Students enter silently according to the Daily Entrance Routine. Their Do Now assignment is faced down, and students are asked NOT to turn the paper over. They must write their names on the back side of this paper without turning it over. As we continue working within this percents unit, we also continue to start class with conversion sprints. These sprints are built from materials available on the EngageNY state website developed to support the common core curriculum. For more resources within this module (Percent and Proportional Relationships) visit this link.
Students have 5 minutes to complete as many problems as possible. To continue motivating all students I continue to stagger the awards given so that students have incremental goals. Achievement points are awarded as follows:
This strategy worked best because it challenges students at different levels. Even the students who struggled academically the most with these conversions pushed themselves to complete an entire column and see progress. In the last 4 – 5 minutes of this section, I elect a a student to cold call the rest to give the answers and write them on the board while I am walking around awarding achievement points to students. Students are then asked to put their sprints away after all answers are reviewed and class notes are distributed.

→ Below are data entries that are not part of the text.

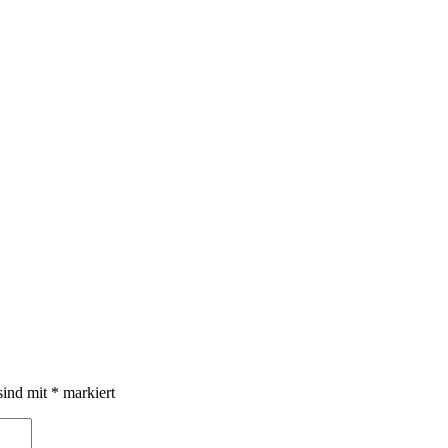
sind mit
*
markiert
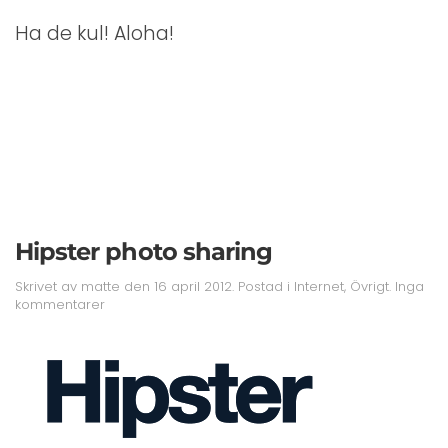
Ha de kul! Aloha!
Hipster photo sharing
Skrivet av
matte
den
16 april 2012
. Postad i
Internet
,
Övrigt
.
Inga
till
kommentarer
Hipster
photo
sharing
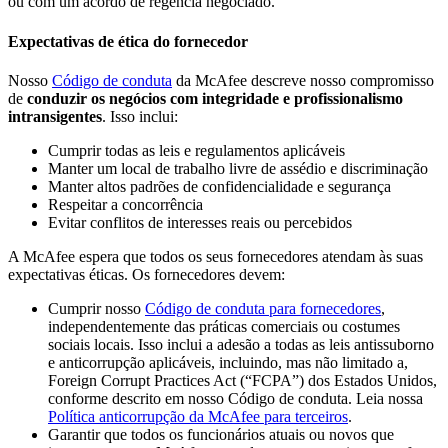
ou com um acordo de regência negociado.
Expectativas de ética do fornecedor
Nosso
Código de conduta
da McAfee descreve nosso compromisso
de
conduzir os negócios com integridade e profissionalismo
intransigentes
. Isso inclui:
Cumprir todas as leis e regulamentos aplicáveis
Manter um local de trabalho livre de assédio e discriminação
Manter altos padrões de confidencialidade e segurança
Respeitar a concorrência
Evitar conflitos de interesses reais ou percebidos
A McAfee espera que todos os seus fornecedores atendam às suas
expectativas éticas. Os fornecedores devem:
Cumprir nosso
Código de conduta para fornecedores
,
independentemente das práticas comerciais ou costumes
sociais locais. Isso inclui a adesão a todas as leis antissuborno
e anticorrupção aplicáveis, incluindo, mas não limitado a,
Foreign Corrupt Practices Act (“FCPA”) dos Estados Unidos,
conforme descrito em nosso Código de conduta. Leia nossa
Política anticorrupção da McAfee para terceiros
.
Garantir que todos os funcionários atuais ou novos que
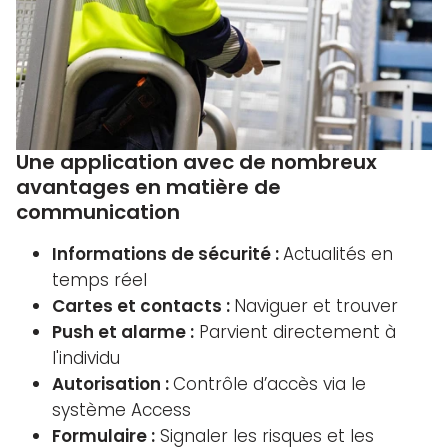
Une application avec de nombreux
avantages en matière de
communication
Informations de sécurité :
Actualités en
temps réel
Cartes et contacts :
Naviguer et trouver
Push et alarme :
Parvient directement à
l'individu
Autorisation :
Contrôle d’accès via le
système Access
Formulaire :
Signaler les risques et les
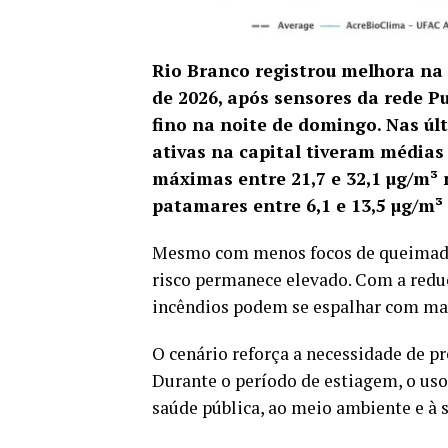
Rio Branco registrou melhora na 
de 2026, após sensores da rede P
fino na noite de domingo. Nas úl
ativas na capital tiveram médias 
máximas entre 21,7 e 32,1 µg/m³ 
patamares entre 6,1 e 13,5 µg/m
Mesmo com menos focos de queimadas 
risco permanece elevado. Com a redu
incêndios podem se espalhar com mai
O cenário reforça a necessidade de pr
Durante o período de estiagem, o uso 
saúde pública, ao meio ambiente e à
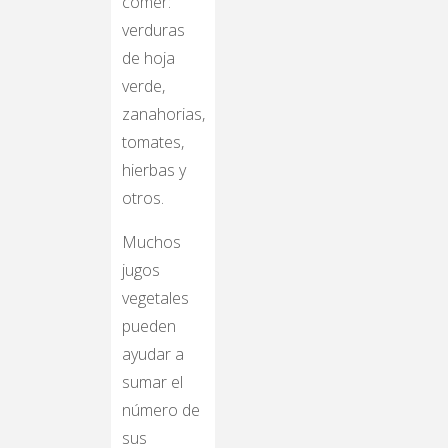
comer:
verduras
de hoja
verde,
zanahorias,
tomates,
hierbas y
otros.
Muchos
jugos
vegetales
pueden
ayudar a
sumar el
número de
sus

Students must first fill out the heading and copy the aim at the top of their notes. The class notes resources I have attached in this section also include a teacher copy of the notes. Any red fonts indicate notes that are to be written on the board for students to copy. We begin by copying the definition of commission. I anticipate a common misconception with commission, tip and gratuities. Students must understand that a commission is a piece that an employee earns for selling a product, while a tip or gratuity could be added to an original amount. This distinction must be made early on and reviewed as much as possible through work problem examples.
After copying the definition of commission I model using bar models to determine commission.
Notice the time I take to break down the word problem. Modeling the deep understanding of each piece in the problem is important and it is the most difficult skill to develop and the most influential to success in common core word problems. We are practicing MP1.
After reviewing the solution to the sample problem in the notes I have students copy the definition of a tip, or gratuity, and once again caution them to make sure they know what the question in the word problem is asking them to find. Sometimes they will just want the piece, sometimes they will want a total.
Students receive a problem solving Task assignment. A timer is set at the board with 10 minutes. Students are instructed to show bar models for the first 4 problems in the assignment and that they may work with neighbors during the first ten minutes of this section. Students who complete the first 4 problems, with bar models and other pertinent work included, will be awarded achievement points, booth seats, and will be asked to display their work on the board.
The remaining 10 minutes of this section will be completed independently and silently.
In the last 10 minutes of class I will be asking students who were able to put work up on the board to present their calculations and walk us through the logic behind their bar models. If given time, I will ask other students to share out any other strategies they found helpful on this assignment.
It is important to note the different types of questions that could be asked in a word problems and the implications those questions have on the work to be completed. When do we calculate the piece only? When do we add that calculated piece to another value to get a total? The following facts should be highlighted for each question reviewed in class:
#1 – asks for the piece only by asking for the shipping cost
#2 – asks for the amount left as the extra tip only, not the total spent. We do not add 2,000 to the tip
#3 – asks for the commission alone; simply calculate 12% of $2,000.
#4 – the first part asks for the taxes alone; the second question asks for the grand total of staying for 10 nights. This is a great opportunity to highlight numeric expressions
It will be announced that all of the work and answers to today’s assignment will be on our class website so that students can use it to study for tomorrow’s quiz.